I am stuck on the philosophical questions of: would we need to rebrand to uvenv? maybe it should be a whole new project -- but is it realistically much faster when most things are network activity of getting the wheels, and then they still need to be installed? In all seriousness though, it might be worth me taking a deeper look, but we have to admit that pipenv is a big bear hug around pip and so there is a lot to detangle there if there were a motivation to wrap a different package library.

cclauss commented 6 months ago

The caching in uv is super impressive. The first build is lightning fast but the second is astonishing especially on a huge set of deps.

anoother commented 4 months ago

+1 for supporting uv

thernstig commented 3 weeks ago

It's been a good ride, but uv has far surpassed pipenv. Unfortunately this is what historically happens to open source software projects, something evolutionary comes along and kills old solutions.

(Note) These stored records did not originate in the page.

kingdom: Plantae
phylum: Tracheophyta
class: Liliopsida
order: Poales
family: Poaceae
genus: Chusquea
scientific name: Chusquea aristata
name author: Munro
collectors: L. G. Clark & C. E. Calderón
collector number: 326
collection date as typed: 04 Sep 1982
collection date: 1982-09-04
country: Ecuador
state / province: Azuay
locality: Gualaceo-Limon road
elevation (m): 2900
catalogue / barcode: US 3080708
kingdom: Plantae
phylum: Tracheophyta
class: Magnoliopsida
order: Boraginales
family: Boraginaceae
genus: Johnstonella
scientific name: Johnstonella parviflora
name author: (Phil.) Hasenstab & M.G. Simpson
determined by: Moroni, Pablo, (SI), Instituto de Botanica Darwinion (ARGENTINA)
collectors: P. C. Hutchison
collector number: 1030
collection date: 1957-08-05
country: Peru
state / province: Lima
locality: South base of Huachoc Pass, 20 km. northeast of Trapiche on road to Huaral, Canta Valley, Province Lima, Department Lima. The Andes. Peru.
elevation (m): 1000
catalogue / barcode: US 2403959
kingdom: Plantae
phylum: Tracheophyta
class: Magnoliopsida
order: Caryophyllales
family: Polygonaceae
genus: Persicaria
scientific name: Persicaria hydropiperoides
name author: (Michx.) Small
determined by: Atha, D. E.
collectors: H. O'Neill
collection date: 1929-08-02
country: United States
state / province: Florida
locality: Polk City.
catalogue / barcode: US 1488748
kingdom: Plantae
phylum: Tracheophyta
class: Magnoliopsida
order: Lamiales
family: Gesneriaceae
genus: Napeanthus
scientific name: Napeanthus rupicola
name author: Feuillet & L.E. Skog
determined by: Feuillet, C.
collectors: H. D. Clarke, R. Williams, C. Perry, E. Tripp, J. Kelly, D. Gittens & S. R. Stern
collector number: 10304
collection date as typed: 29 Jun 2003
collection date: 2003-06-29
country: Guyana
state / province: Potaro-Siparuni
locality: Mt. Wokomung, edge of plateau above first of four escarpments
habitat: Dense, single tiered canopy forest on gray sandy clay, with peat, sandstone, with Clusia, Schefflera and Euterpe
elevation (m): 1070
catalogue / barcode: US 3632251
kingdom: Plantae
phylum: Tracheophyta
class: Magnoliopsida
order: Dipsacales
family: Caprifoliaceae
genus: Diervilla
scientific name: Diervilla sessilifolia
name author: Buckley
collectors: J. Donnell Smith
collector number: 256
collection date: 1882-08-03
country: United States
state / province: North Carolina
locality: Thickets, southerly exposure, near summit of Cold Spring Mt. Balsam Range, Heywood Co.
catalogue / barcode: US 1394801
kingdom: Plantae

connorhsm commented 3 weeks ago

uv is still pre v1.0, but since August 20 has fully replaced my Pipenv workflow with the implementation of their lock file. https://astral.sh/blog/uv-unified-python-packaging

cclauss commented 3 weeks ago

Languages like Go and Rust have quite a different approach to reaching v1.0 than Python does. Once a package has reached v1.0 in these languages it is kind of a commitment to Never break backward compatibility. There is no such commitment w/ Python packages.